◆ **What the task requires**:
Wherever the string "para" appears in the entries below, return the line that holds it.

◆ **Task material**:
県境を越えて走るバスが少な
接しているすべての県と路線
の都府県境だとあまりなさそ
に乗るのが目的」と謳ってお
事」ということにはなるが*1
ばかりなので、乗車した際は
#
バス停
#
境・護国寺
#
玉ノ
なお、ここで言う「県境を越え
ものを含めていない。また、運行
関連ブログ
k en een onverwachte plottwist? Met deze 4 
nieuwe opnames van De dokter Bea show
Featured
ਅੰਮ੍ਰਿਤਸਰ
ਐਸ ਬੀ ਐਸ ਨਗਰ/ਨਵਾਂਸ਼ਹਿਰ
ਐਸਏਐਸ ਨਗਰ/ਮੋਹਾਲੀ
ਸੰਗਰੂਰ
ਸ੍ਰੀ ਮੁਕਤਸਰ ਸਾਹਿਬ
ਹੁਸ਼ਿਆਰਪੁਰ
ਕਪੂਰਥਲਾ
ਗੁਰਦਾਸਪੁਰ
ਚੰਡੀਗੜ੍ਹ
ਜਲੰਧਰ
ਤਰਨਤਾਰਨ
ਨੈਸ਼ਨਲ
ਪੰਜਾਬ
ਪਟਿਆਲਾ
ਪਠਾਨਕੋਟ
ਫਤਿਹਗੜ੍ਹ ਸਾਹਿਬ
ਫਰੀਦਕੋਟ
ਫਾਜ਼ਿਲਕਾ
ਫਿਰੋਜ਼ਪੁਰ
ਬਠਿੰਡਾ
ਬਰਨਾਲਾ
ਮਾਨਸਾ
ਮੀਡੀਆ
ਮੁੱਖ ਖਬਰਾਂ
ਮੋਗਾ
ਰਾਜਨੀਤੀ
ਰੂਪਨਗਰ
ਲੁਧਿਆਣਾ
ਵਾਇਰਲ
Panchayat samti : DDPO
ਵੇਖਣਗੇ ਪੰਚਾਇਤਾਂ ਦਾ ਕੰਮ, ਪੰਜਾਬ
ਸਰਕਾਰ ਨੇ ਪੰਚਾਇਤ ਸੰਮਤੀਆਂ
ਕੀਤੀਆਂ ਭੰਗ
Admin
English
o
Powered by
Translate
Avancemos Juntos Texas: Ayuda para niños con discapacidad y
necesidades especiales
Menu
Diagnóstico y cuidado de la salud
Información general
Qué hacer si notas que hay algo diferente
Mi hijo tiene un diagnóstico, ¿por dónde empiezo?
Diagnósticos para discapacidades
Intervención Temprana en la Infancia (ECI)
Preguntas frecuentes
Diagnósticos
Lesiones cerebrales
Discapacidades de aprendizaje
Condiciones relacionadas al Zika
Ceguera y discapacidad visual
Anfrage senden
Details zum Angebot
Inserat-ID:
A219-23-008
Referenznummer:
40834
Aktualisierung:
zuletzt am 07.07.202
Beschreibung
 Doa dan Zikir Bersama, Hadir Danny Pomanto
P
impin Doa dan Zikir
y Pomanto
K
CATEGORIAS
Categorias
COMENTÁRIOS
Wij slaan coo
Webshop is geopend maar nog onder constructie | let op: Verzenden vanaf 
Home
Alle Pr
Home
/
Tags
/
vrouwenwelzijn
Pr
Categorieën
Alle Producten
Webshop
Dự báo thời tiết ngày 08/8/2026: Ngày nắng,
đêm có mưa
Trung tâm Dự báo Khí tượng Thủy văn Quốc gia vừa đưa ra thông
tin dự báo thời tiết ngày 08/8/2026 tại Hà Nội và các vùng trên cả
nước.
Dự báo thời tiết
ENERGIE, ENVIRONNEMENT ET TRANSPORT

◆ **Written reply**:
Avancemos Juntos Texas: Ayuda para niños con discapacidad y
Diagnósticos para discapacidades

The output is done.